*** Opening of Text provided ***

Submit an AdvancedHorizontalPodAutoscaler resource to configure the scaling policy.

  1. Create a file named ahpa-demo.yaml with the following content.

    apiVersion: autoscaling.alibabacloud.com/v1beta1
    kind: AdvancedHorizontalPodAutoscaler
    metadata:
      name: ahpa-demo
    spec:
      scaleStrategy: observer
      metrics:
      - type: Resource
        resource:
          name: cpu
          target:
            type: Utilization
            averageUtilization: 40
      scaleTargetRef:
        apiVersion: apps/v1
        kind: Deployment
        name: fib-deployment 
      maxReplicas: 100
      minReplicas: 2
      stabilizationWindowSeconds: 300
      prediction:
        quantile: 95
        scaleUpForward: 180
      instanceBounds:
      - startTime: "2021-12-16 00:00:00"
        endTime: "2031-12-16 00:00:00"
        bounds:
        - cron: "* 0-8 ? * MON-FRI"
          maxReplicas: 15
          minReplicas: 4
        - cron: "* 9-15 ? * MON-FRI"
          maxReplicas: 15
          minReplicas: 10
        - cron: "* 16-23 ? * MON-FRI"
          maxReplicas: 20
          minReplicas: 15

    The following table describes some of the parameters.

    Parameter

    Required

    Description

    scaleTargetRef

    Yes

    Specifies the target Deployment.

    metrics

    Yes

    Configures the metrics for scaling. Supported metrics include CPU, GPU, memory, QPS, and RT.

    target

    Yes

    The target threshold. For example, averageUtilization: 40 means the target CPU utilization is 40%.

    scaleStrategy

    No

    Specifies the scaling mode. The default value is observer.

    • auto: AHPA manages scaling.

    • observer: Observes but does not perform actual scaling actions. You can use this mode to check whether AHPA works as expected.

    • scalingUpOnly: Performs scale-out operations only.

    • proactive: Enables only proactive prediction.

    • reactive: Enables only passive prediction.

    maxReplicas

    Yes

    The maximum number of replicas for scale-out.

    minReplicas

    Yes

    The minimum number of replicas for scale-in.

    stabilizationWindowSeconds

    No

    The cooldown period for scale-in. Default value: 300 seconds.

*** Close of Text provided ***
*** Opening of Data block ***

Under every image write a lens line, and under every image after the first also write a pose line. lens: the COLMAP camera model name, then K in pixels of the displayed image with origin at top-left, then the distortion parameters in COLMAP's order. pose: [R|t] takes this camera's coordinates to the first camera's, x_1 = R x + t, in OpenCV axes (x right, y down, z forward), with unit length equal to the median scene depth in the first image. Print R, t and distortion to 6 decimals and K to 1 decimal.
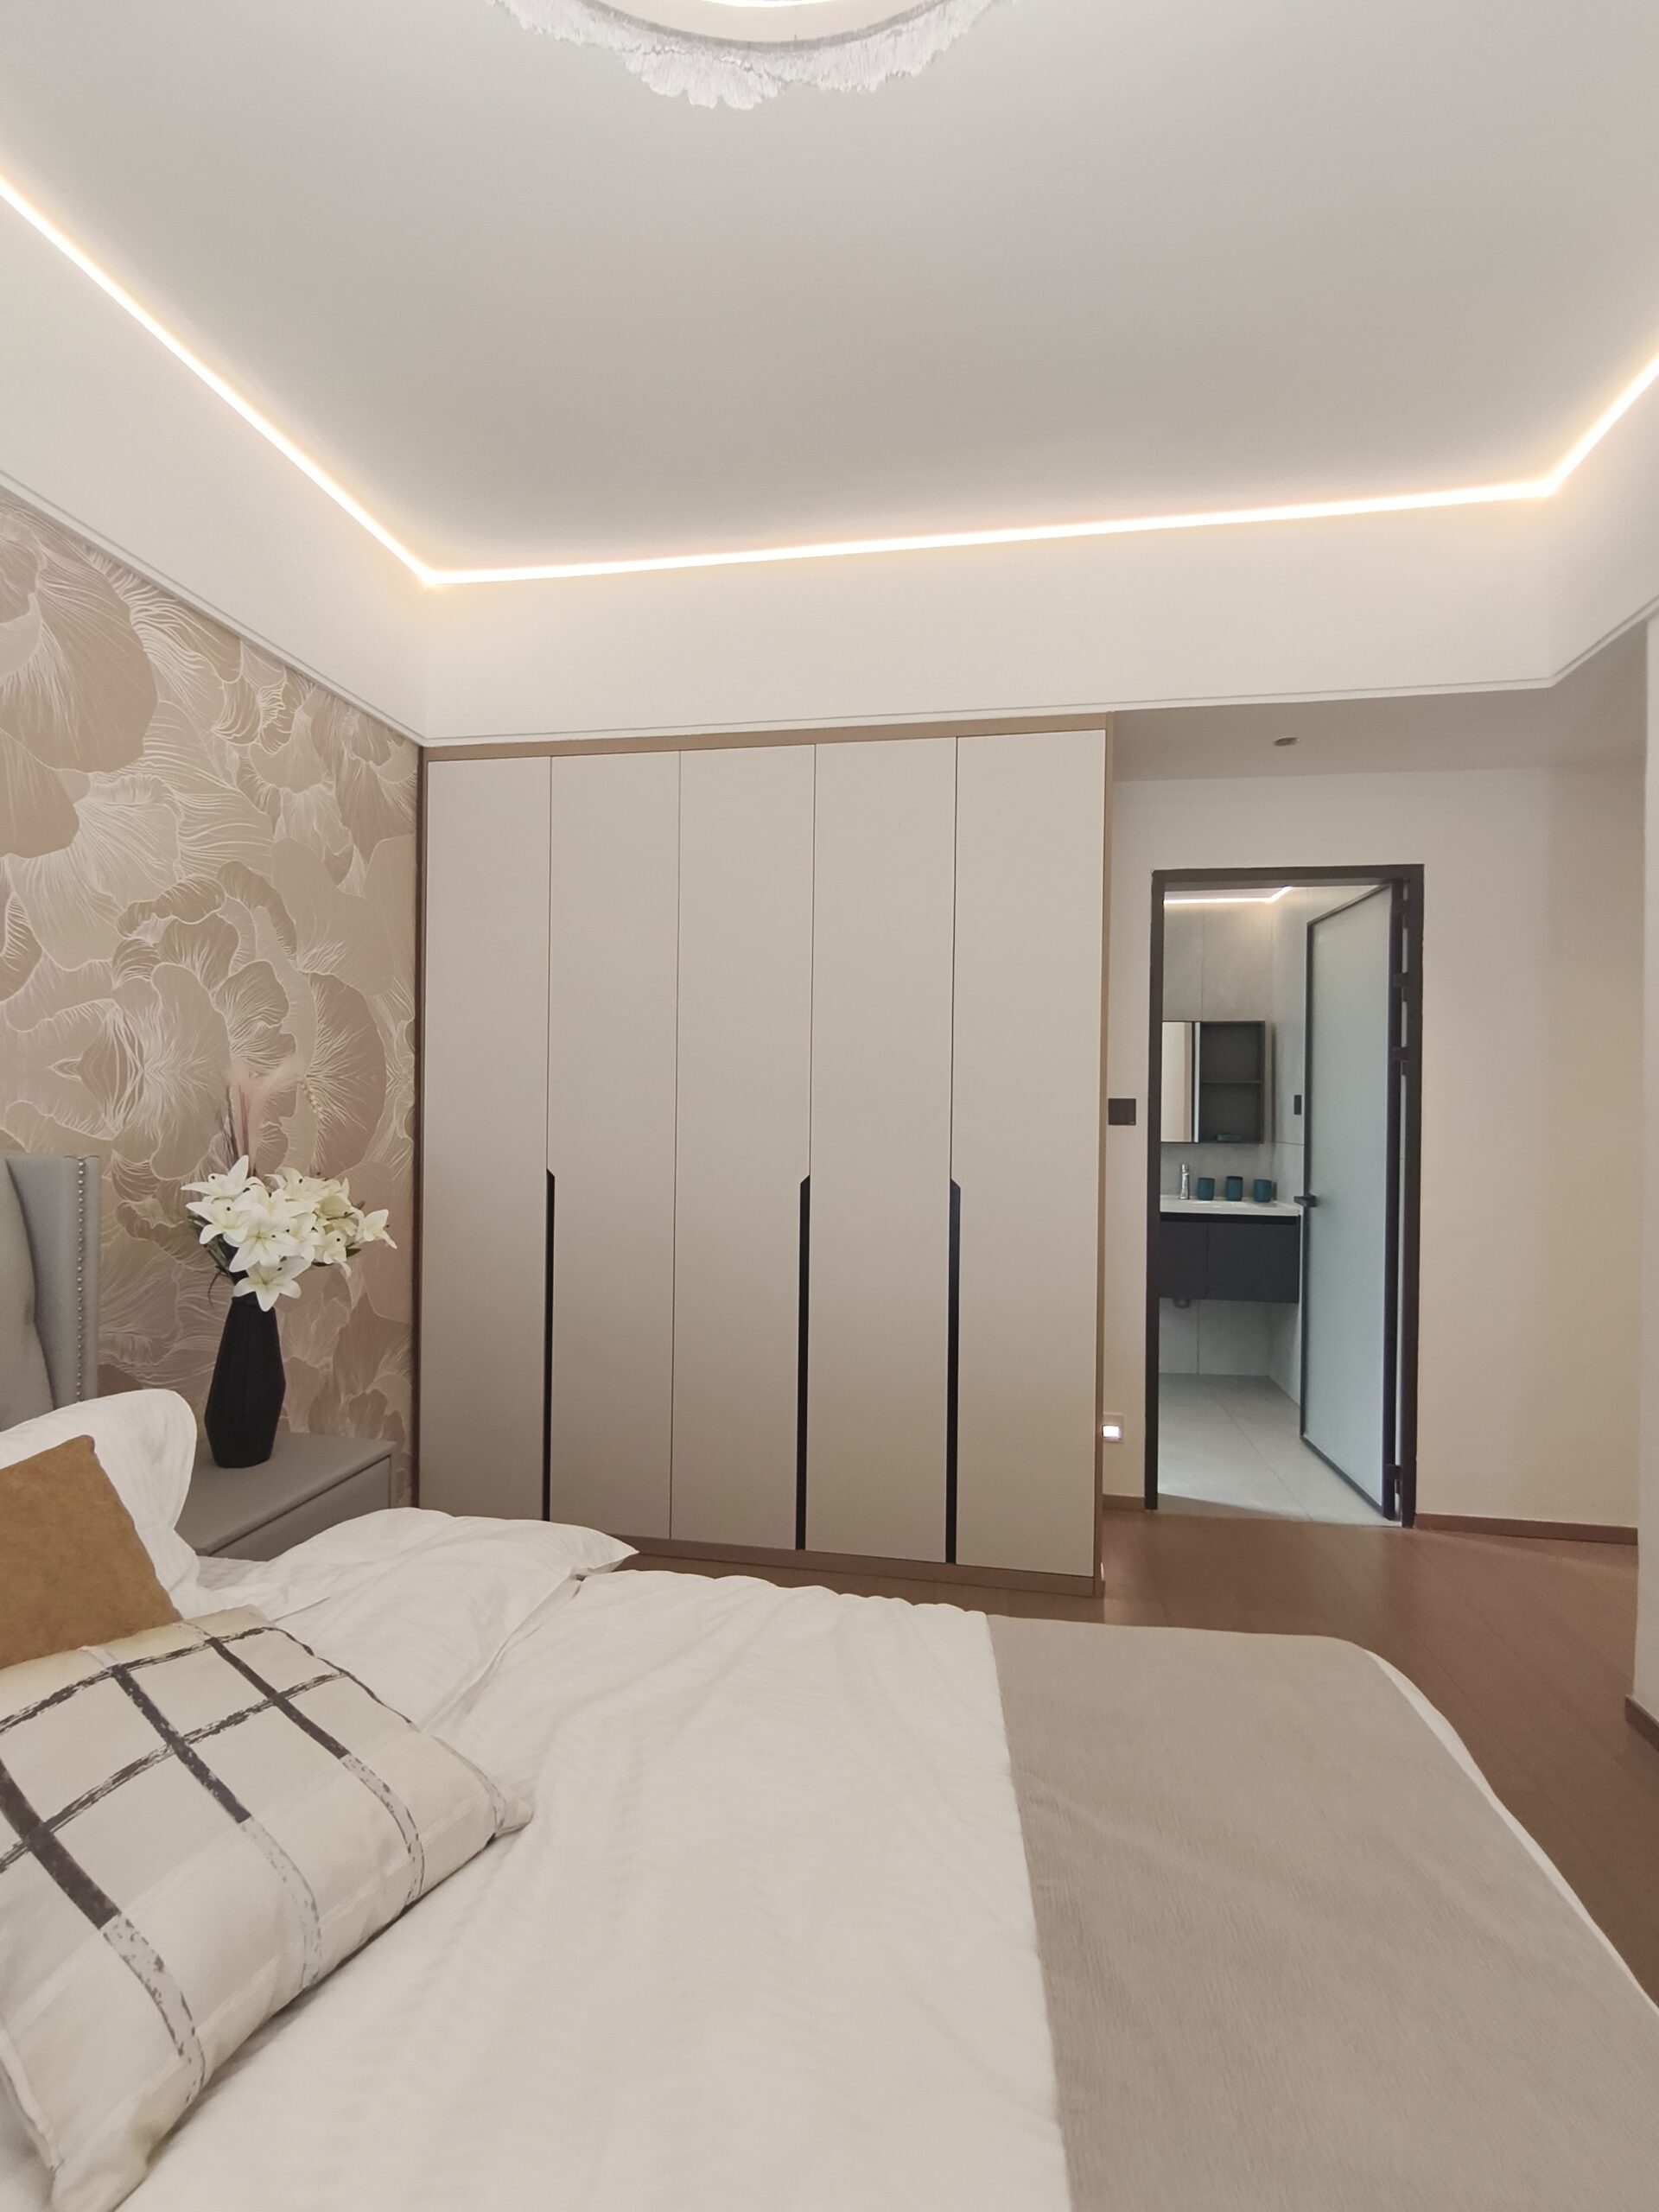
lens RADIAL K [[965.1, 0, 829.5], [0, 965.1, 1106.0], [0, 0, 1]] dist [-0.001191, -0.000272]
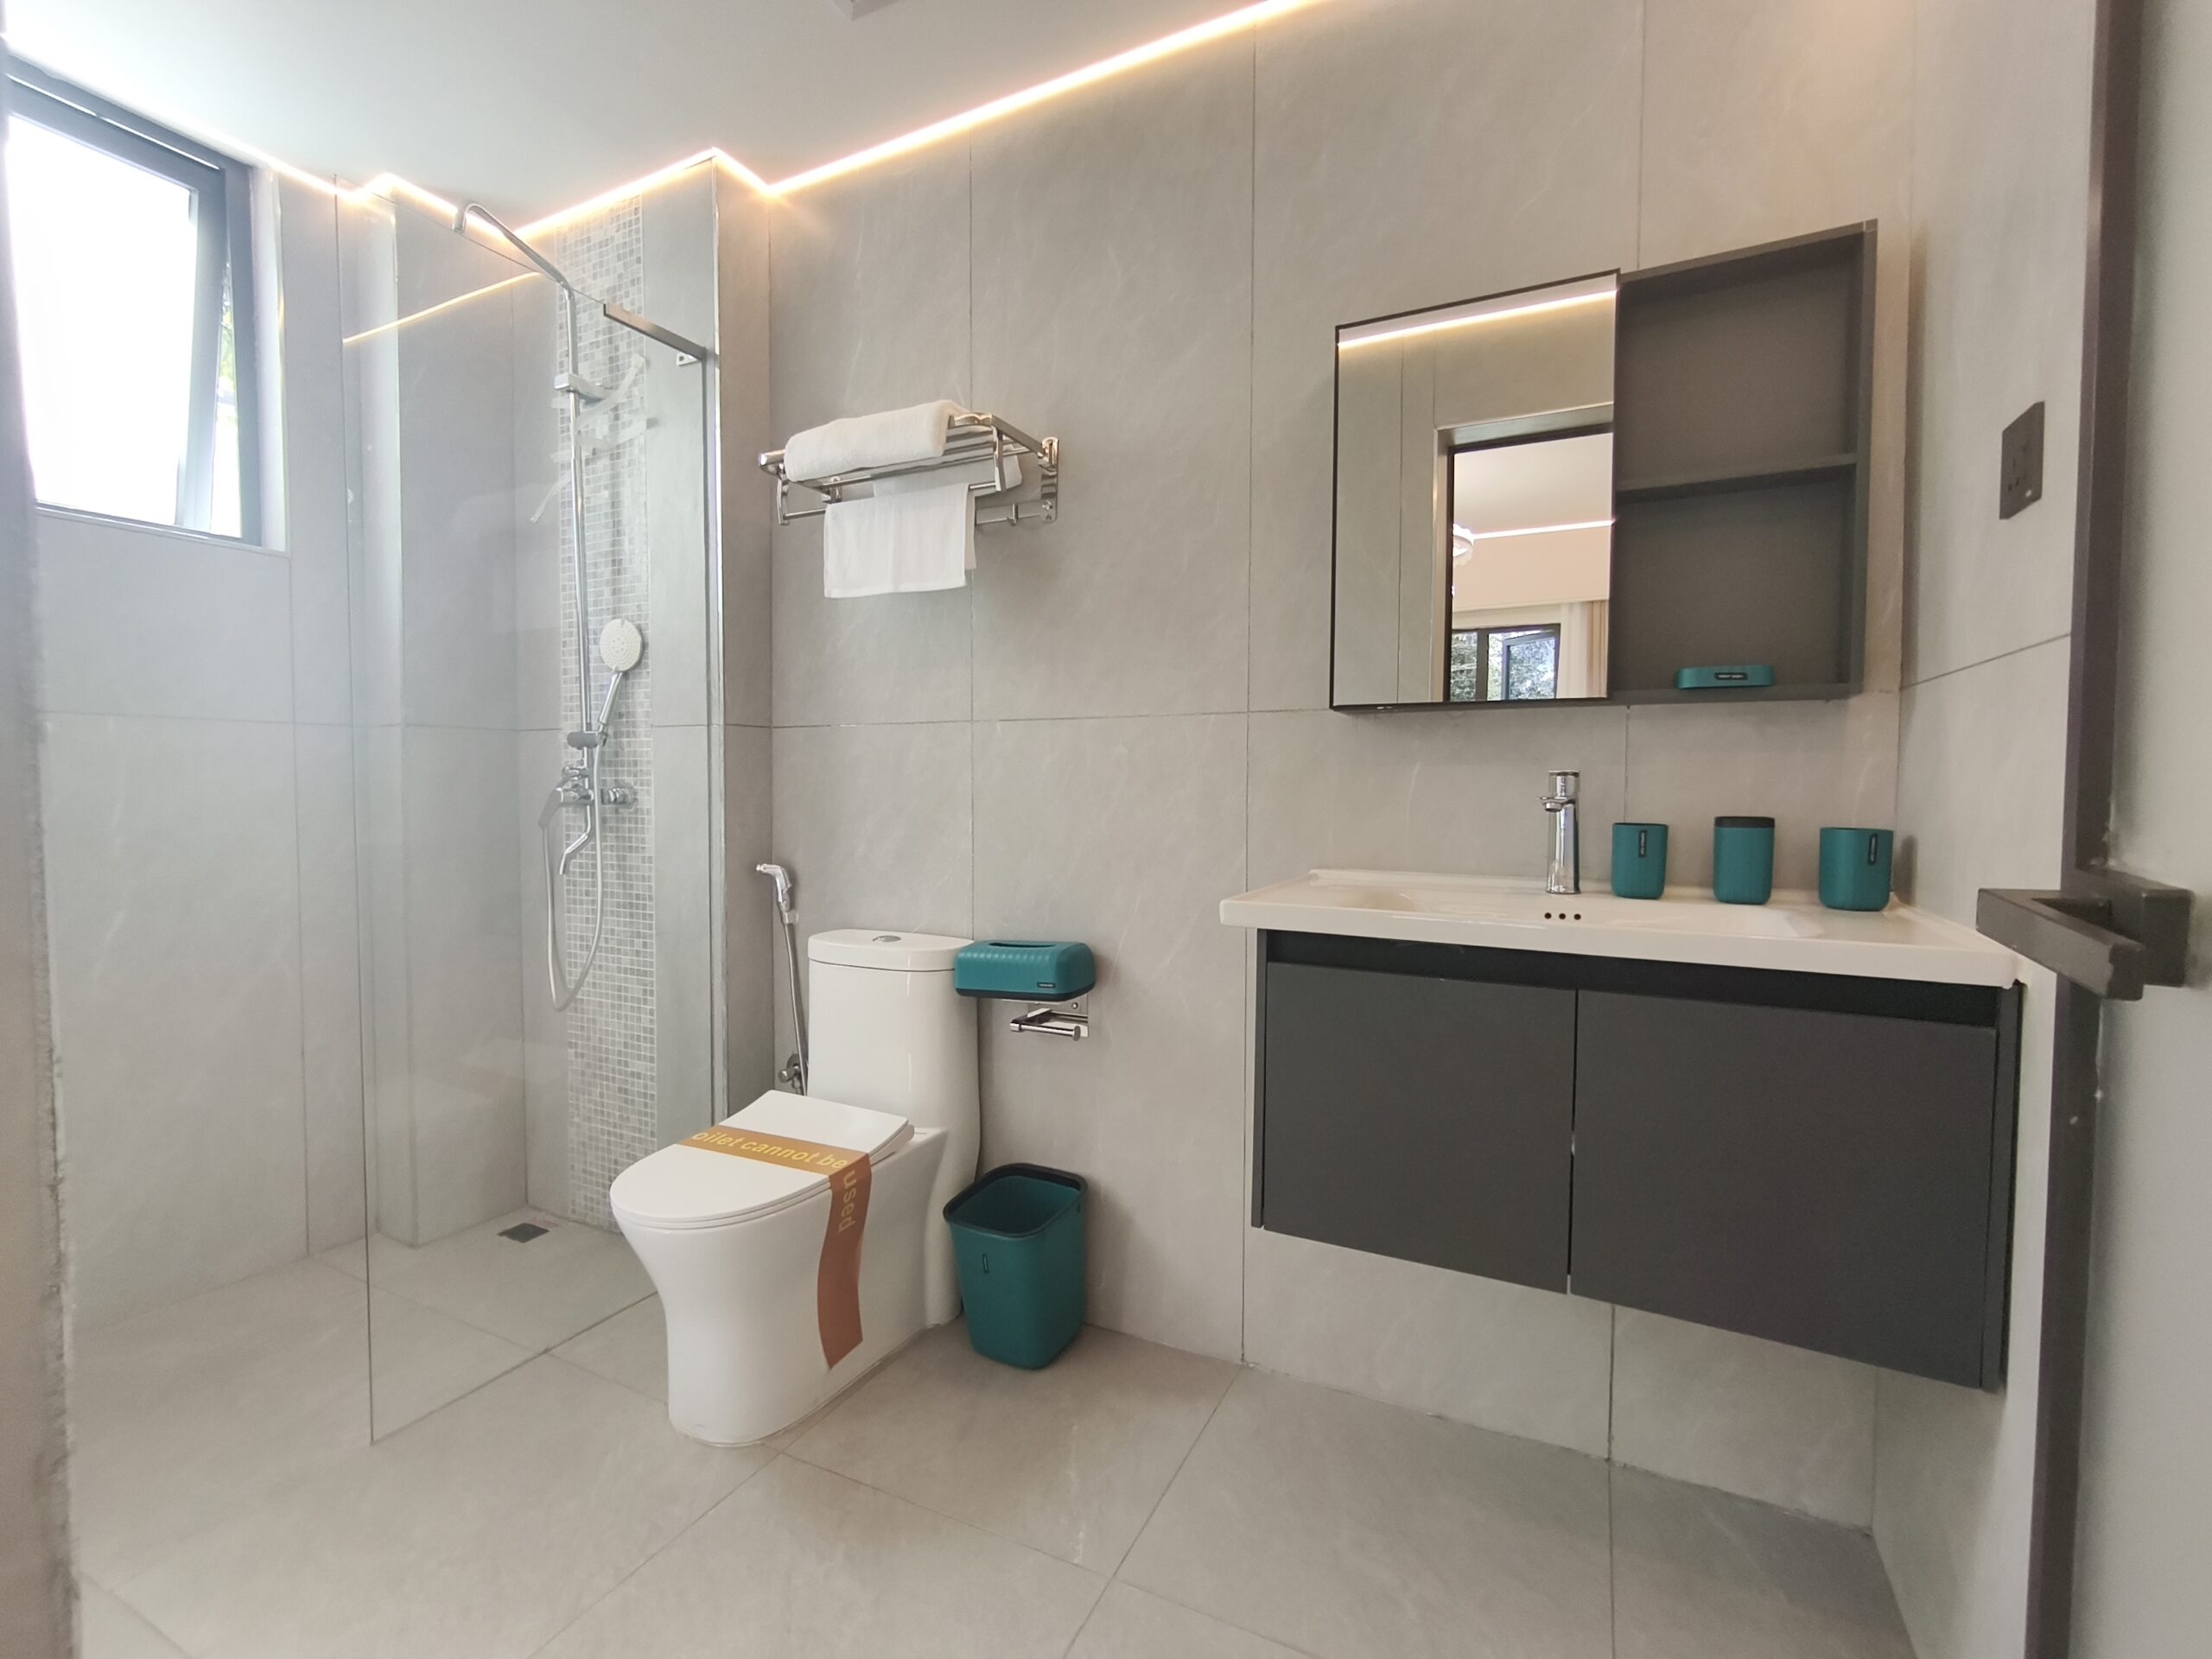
lens RADIAL K [[978.2, 0, 1115.8], [0, 978.2, 819.0], [0, 0, 1]] dist [-0.003021, -0.000068]
pose [[0.956454, 0.002819, -0.291871, 0.329540], [0.007000, 0.999444, 0.032590, 0.063360], [0.291800, -0.033214, 0.955902, 0.677396]]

*** Close of Data block ***

## Study questions
a) In the AHPA configuration text, what scaling mode is used when scaleStrategy is not specified?
b) Restate the stretch of the AHPA configuration text from "The target threshold." through "value is observer.", swapping "threshold" for "value".

## Per-task outputs
a) The observer mode.

b)
The target value. For example, averageUtilization: 40 means the target CPU utilization is 40%.

    scaleStrategy

    No

    Specifies the scaling mode. The default value is observer.